Market Buzz: Balancing on Europe news, US ‘fiscal cliff’ dragging towards red
Market analysts expect Russian stocks to rebound Wednesday, after sharp falls the previous trading session. Little progress in Greece – the current focus of troubled Europe – coupled with poor economic data in the area disappointed investors Tuesday.

“Bulls” will try for revenge at the opening of trading on November 14, that’s why I don’t exclude that the main session in Russian markets could open in the black,” Ekaterina Kondrashova of Investcafe maintains.

As for the macroeconomic news coming “the events of ECOFIN [The Economic and Financial Affairs Council] might be the main drivers of the markets” Wednesday, Veles Capital analysts added.

ECOFIN is one of the oldest institutions of the Council of the EU, consisting of the economics and finance ministers of the 27 EU member states, as well as budget ministers when budgetary issues are discussed.

Russian stocks went deep into the red in Tuesday’s session, with the RTS dropping 2.88% to finish at 1,363.80 and the MICEX losing 2.42% to 1,373.83.

“On the Russian market the situation did not look good. Shares of Uralkaliy seemed better than the market due to news of a buyback. Rosneft and MTS were also good. Severstal and Surgutneftegas were worse than the market,” Veles Capital analysts added.

The market downturn came on the back of “the growth of the US dollar to regional currencies, poor macroeconomic statistics from Europe and falling oil prices,” Aleksey Malikov, an analyst from TRADE –PORTAL explained in an email.

In Europe, Greece didn’t manage to secure more bailout money from international creditors Tuesday, with the issue having been put off till November 20. In Germany, Europe’s biggest economy, hopes of a quick recovery seem to be fading away, as its ZEW sentiment index stood at -15.7 in October, while a reading of -10 was expected.

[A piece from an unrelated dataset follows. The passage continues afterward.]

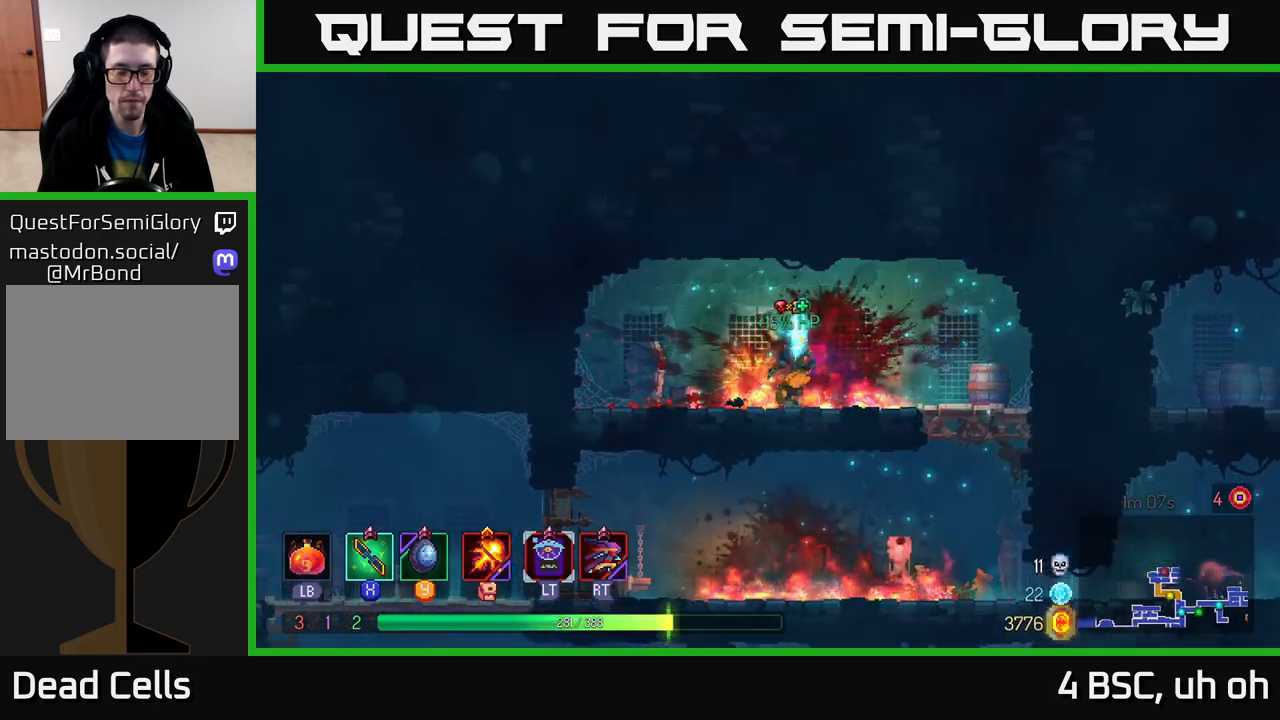
{"buttons": [], "left_stick": "right", "right_stick": "center", "events": []}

In any case, Tuesday’s sale of short-term treasury bills by Greece seems to have inspired Asian investors in early Wednesday trading.

Japan's Nikkei 225 index rose 0.1% to 8,670.67. Hong Kong's Hang Seng added 0.6% to 21,321.15 and Australia's S&P/ASX 200 gained 0.2% to 4,387.60. South Korea's Kospi fell 0.1% to 1,887.62. Benchmarks in Taiwan, Indonesia and the Philippines also rose. Singapore and Malaysia fell.

Greece held a sale of short-term treasury bills Tuesday that will help it make a crucial debt repayment at the end of the week. Without the sale, Athens would have found it impossible to repay the 5 billion euro ($6.4billion) treasury bill maturing on Friday, the day on which Prime Minister Antonis Samaras has said Greece would run out of money.

Traders also have to deal with the uncertainty posed in the US by the looming “fiscal cliff,” a set of US government spending cuts and tax increases that will take effect automatically at the beginning of next year unless the country leaders reach a compromise before then.

Economists have warned that the US economy could be thrown into a recession if nothing is done. Worries about the fiscal cliff pushed US stocks to one of their worst weekly losses of the year last week.

On Tuesday, the Dow closed down closed down 0.5% at 12,756.18. The S&P500 fell 0.4% to 1,374.53. The Nasdaq Composite lost 0.7% to 2,883.89.

European stocks closed higher Tuesday. Britain's FTSE 100 added 0.3%, the DAX in Germany was up 0.1% and France's CAC 40 gained 0.6%.